疾駆する情熱
ヤフーニュースのリンクで(こちら)、元F1王者のアラン・プロストが「今のF1はマシンがよければ誰でも勝てる」とコメントしている。
最近、「なぜ昔、私はF1があんなに好きだったのか」というのを自問していたところだ。
逆に言うと「なぜ今のF1に興味がもてないのか」ということだ。
別に私はプロストがいうほどには、去年デビューしたルイス・ハミルトンに才能がないとは思わないが、それでも「勝てるチーム」が限られていくこの状況は、年々すごく際立ってきてしまっている。そこが残念なのだ。
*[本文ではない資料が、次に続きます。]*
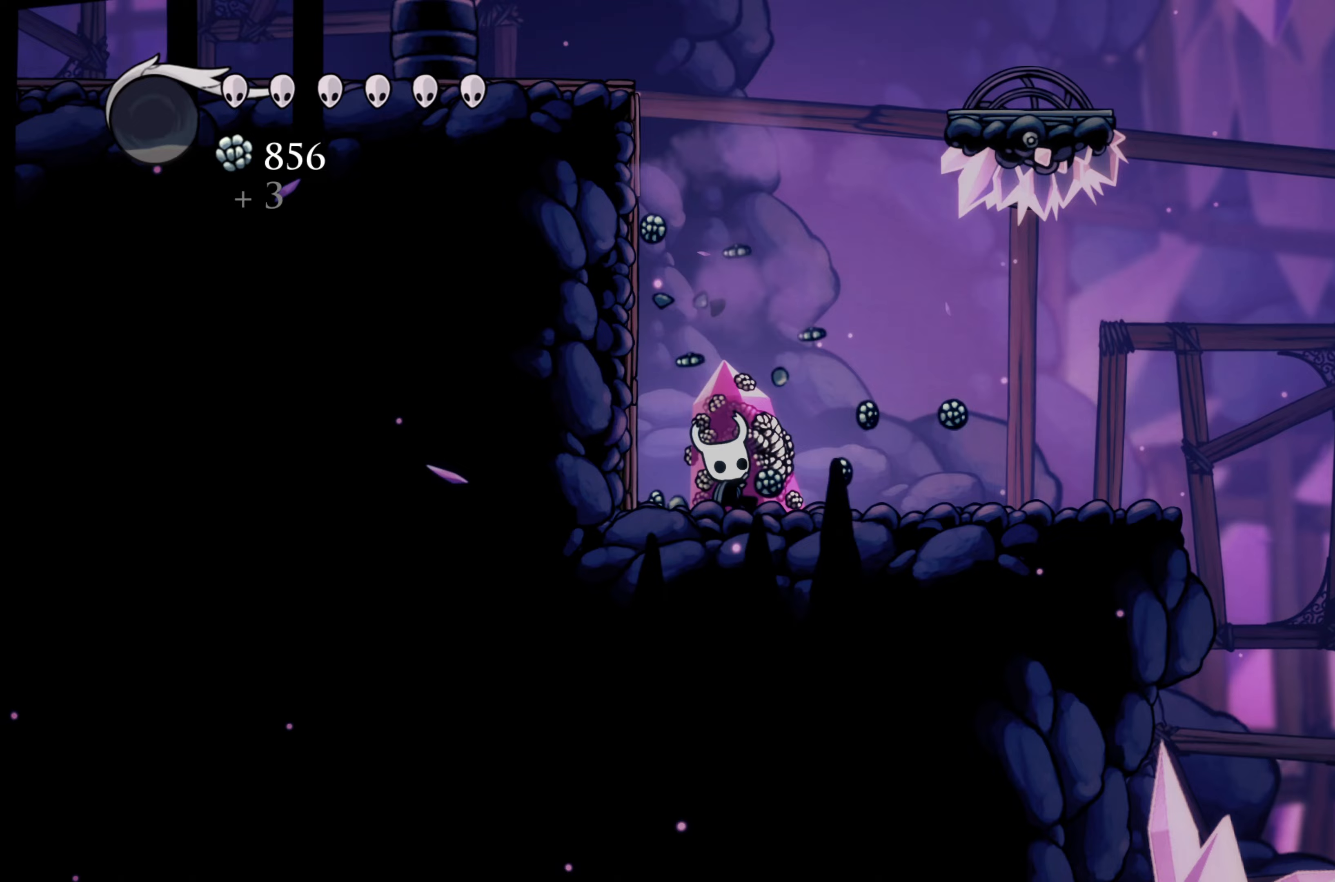
{"dt_ms": 500, "buttons": [], "left_stick": "up", "right_stick": "center", "events": [[17, "X", "up"], [67, "X", "down"], [100, "X", "up"], [150, "X", "down"], [283, "X", "up"], [300, "X", "down"], [367, "X", "up"]]}
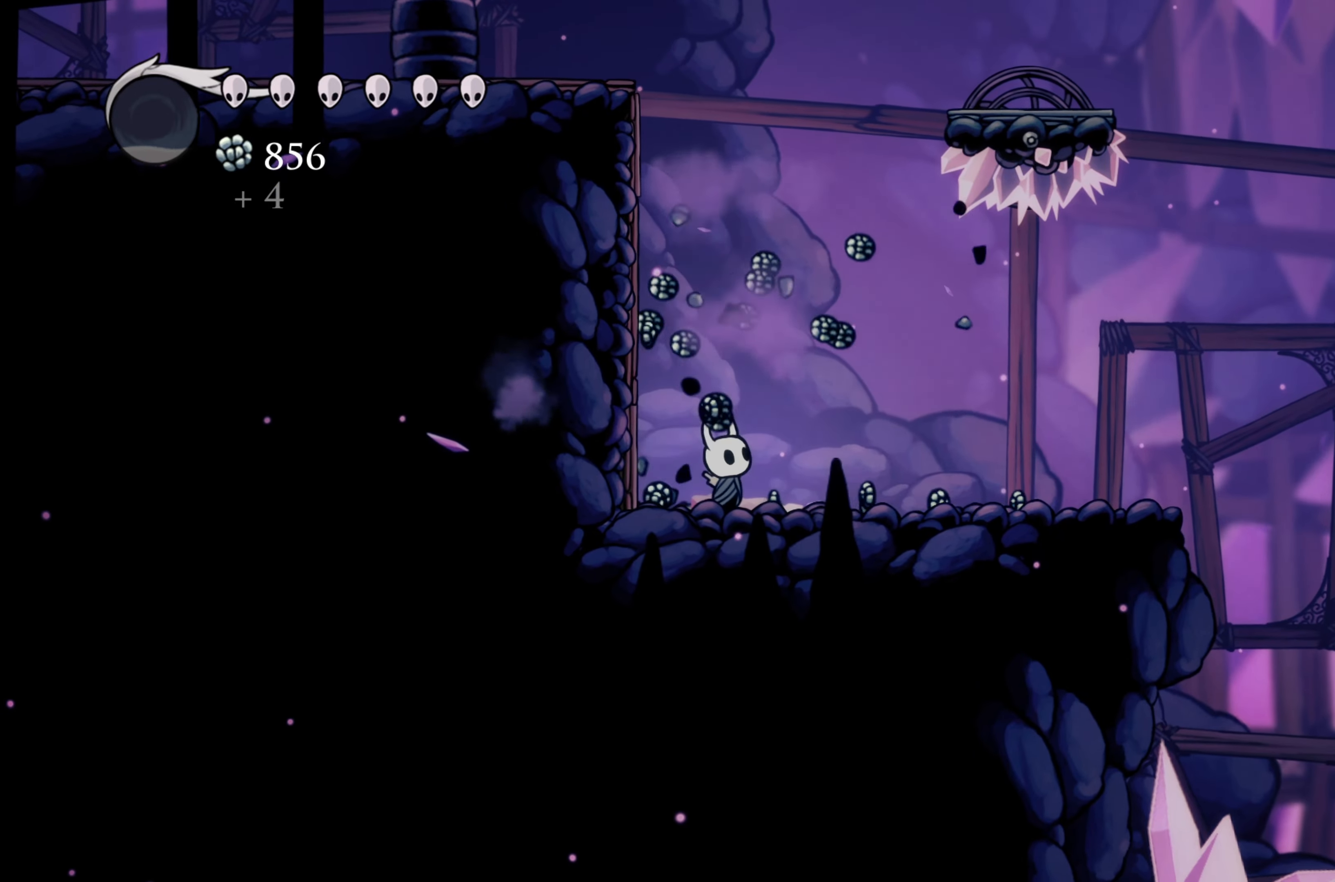
{"dt_ms": 1000, "buttons": [], "left_stick": "up-left", "right_stick": "center"}
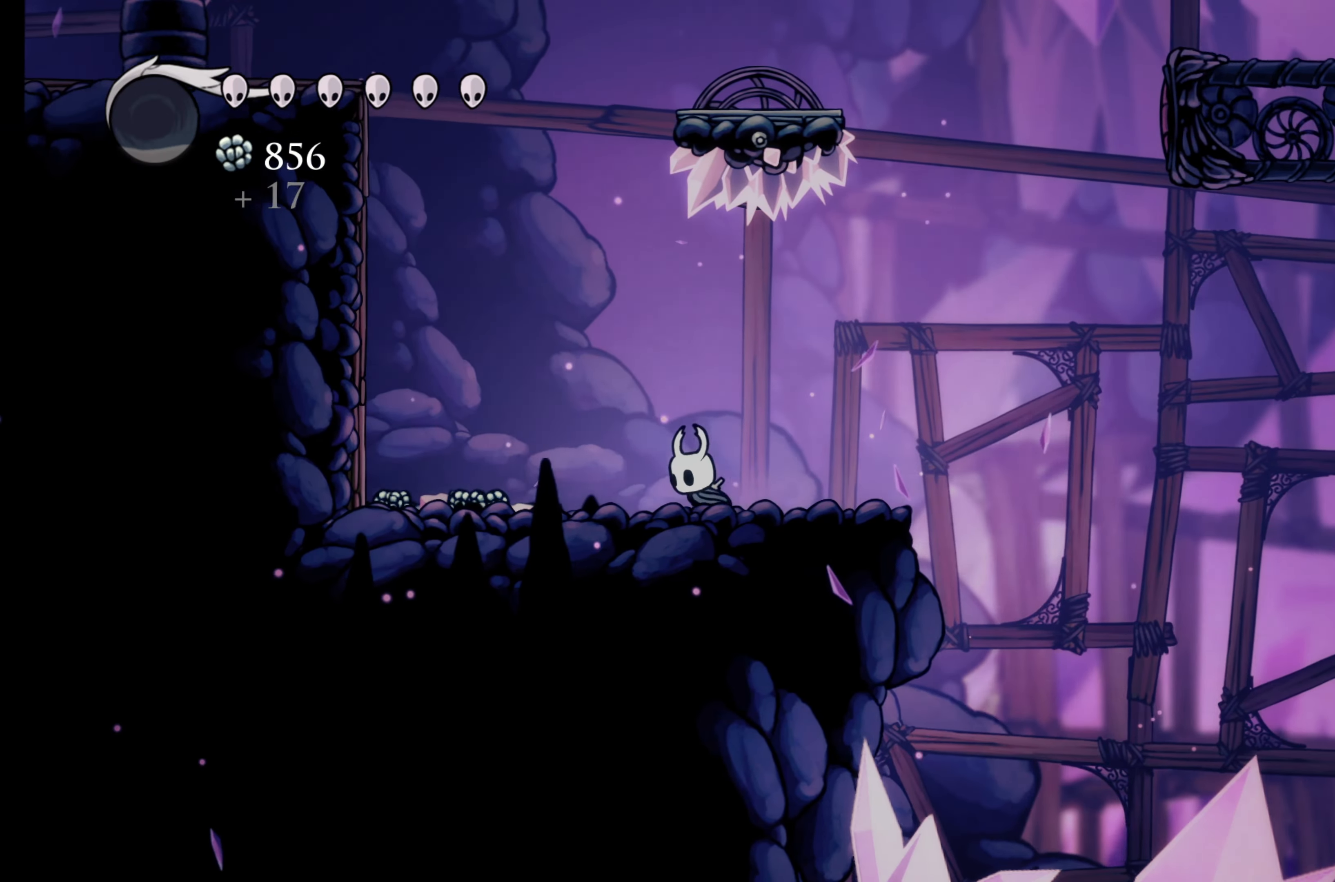
{"dt_ms": 1000, "buttons": ["A"], "left_stick": "left", "right_stick": "center", "events": [[133, "R2", "down"], [417, "R2", "up"], [517, "left_stick", "center"], [567, "A", "down"], [700, "left_stick", "left"]]}
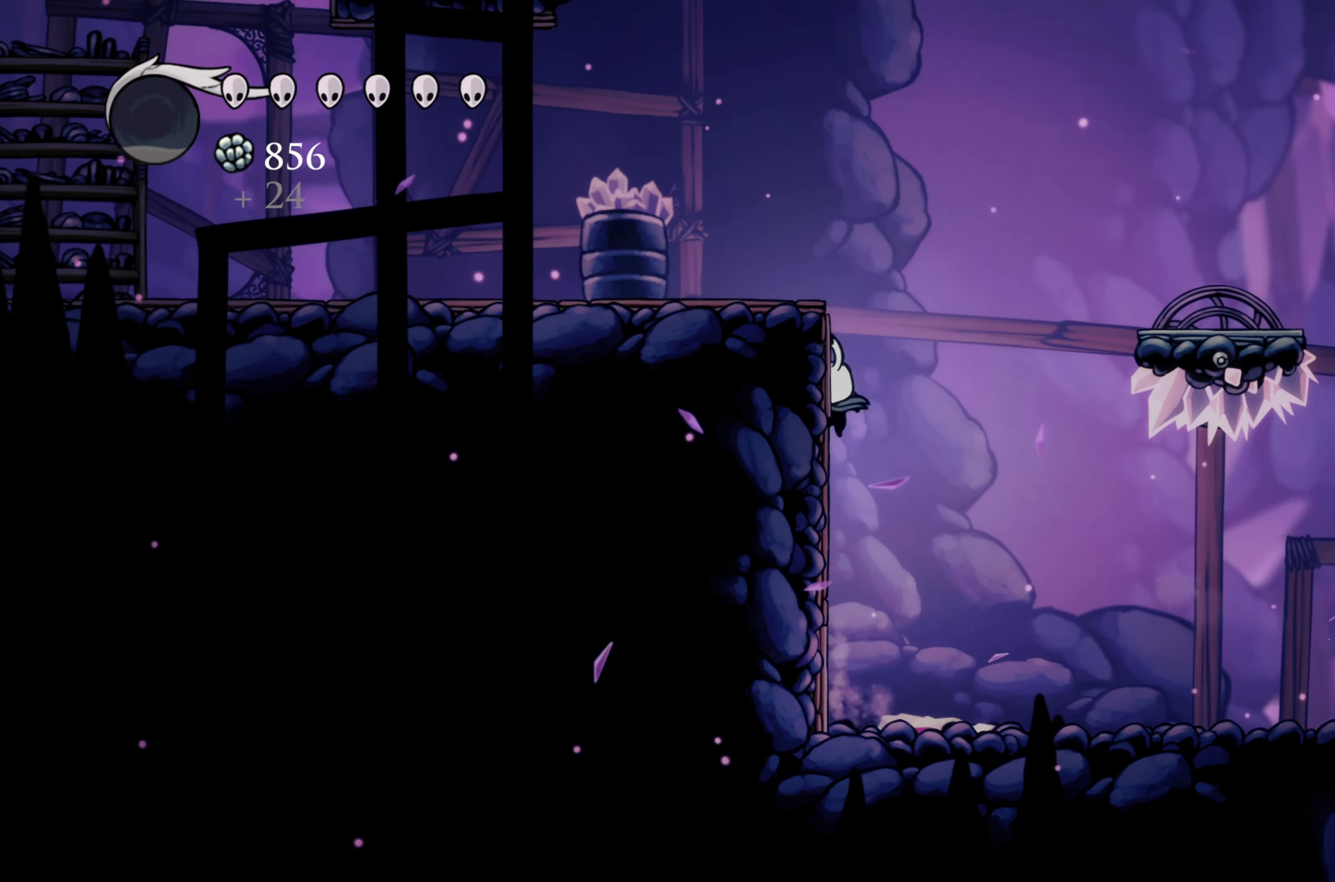
{"dt_ms": 500, "buttons": ["A"], "left_stick": "left", "right_stick": "center", "events": [[417, "A", "up"], [483, "A", "down"]]}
はじめてF1にハマった1990年シーズンの、レイトンハウスという弱小チームが見せた「ピットインせずにタイヤ交換なしで走り続ける」という電撃作戦で、あわや1位2位を独占しそうになったフランスGPのレースとか、あと1997年のハンガリーGPで、性能のレベルは下から数えたほうが早いぐらいのアロウズ・ヤマハのマシンに乗っていたデイモン・ヒルが、この週末だけやたら絶好調で、途中までトップを快走し、ギリギリ惜しくも2位になったレースなど、「ちょっとしたがんばりで起こる奇跡」みたいなレースにめぐり合うことが、最近はなかなか難しい。
ところでデイモン・ヒルについてウィキペディアでみたら、「庶民派」と呼ばれた彼らしい味のあるエピソードが多い(こちら)。チャンピオンになった翌年、鈴鹿でレースを終えたあと名古屋から新幹線に乗って東京へ戻ろうとしたら、どこも席が取れず、ずっと立って乗っていたとか。さすがデイモン。
ハンガリー、1997年。ほぼマシンがスローダウンぎみになったヒルは惜しくも最後の1周で抜かれる。
あまりに近年のF1が「マシン性能至上主義」的になりすぎて、以前はもうすこしあったはずの「人間臭い闘い」がめっきり影を潜めた感じがする。それはそれで主観的すぎる穿った見方かもしれないが。日本GPで2年連続、ともにチャンピオンを賭けた大事なレースで、2回ともにセナとプロストのマシンが、ほんの一瞬のアヤで接触してしまったことは、「因縁のライバル」という構図が示しうる以上の、カタルシスに近い驚きやら複雑な情動やらを喚起させたものである。
でももうひとつ、大きな要因をあげるとすると、モータースポーツとの距離感は、クルマというものに対して以前ほど興味がかきたてられなくなったというのが大きいかもしれない。エコロジーブームの影響か。そのへんで、ちょっと我に返ってしまっているのかもしれない。